* **REQUIREMENT**:
Each line in the entries below that holds the word "same" belongs in the answer.

* **GIVEN RECORDS**:

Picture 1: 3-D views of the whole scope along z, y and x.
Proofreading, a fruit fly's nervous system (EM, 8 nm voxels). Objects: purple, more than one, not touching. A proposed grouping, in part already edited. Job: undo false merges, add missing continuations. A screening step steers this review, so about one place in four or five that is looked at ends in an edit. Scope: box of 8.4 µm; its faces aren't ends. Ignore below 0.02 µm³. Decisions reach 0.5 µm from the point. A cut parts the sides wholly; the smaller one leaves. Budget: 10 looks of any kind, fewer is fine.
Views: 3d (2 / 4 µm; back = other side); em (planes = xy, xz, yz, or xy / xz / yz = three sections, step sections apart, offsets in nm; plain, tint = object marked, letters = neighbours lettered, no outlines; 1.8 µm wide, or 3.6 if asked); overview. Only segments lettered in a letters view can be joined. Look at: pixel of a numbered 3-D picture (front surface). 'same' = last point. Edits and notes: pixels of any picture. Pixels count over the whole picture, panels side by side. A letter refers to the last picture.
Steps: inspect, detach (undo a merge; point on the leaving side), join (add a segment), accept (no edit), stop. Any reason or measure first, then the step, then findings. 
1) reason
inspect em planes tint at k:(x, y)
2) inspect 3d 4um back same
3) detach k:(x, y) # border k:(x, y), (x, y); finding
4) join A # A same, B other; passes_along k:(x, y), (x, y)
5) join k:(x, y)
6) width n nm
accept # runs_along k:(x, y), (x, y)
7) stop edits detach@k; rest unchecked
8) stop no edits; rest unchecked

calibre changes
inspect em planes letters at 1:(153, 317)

* **EXERCISE RESULT**:
Views: 3d (2 / 4 µm; back = other side); em (planes = xy, xz, yz, or xy / xz / yz = three sections, step sections apart, offsets in nm; plain, tint = object marked, letters = neighbours lettered, no outlines; 1.8 µm wide, or 3.6 if asked); overview. Only segments lettered in a letters view can be joined. Look at: pixel of a numbered 3-D picture (front surface). 'same' = last point. Edits and notes: pixels of any picture. Pixels count over the whole picture, panels side by side. A letter refers to the last picture.
2) inspect 3d 4um back same
4) join A # A same, B other; passes_along k:(x, y), (x, y)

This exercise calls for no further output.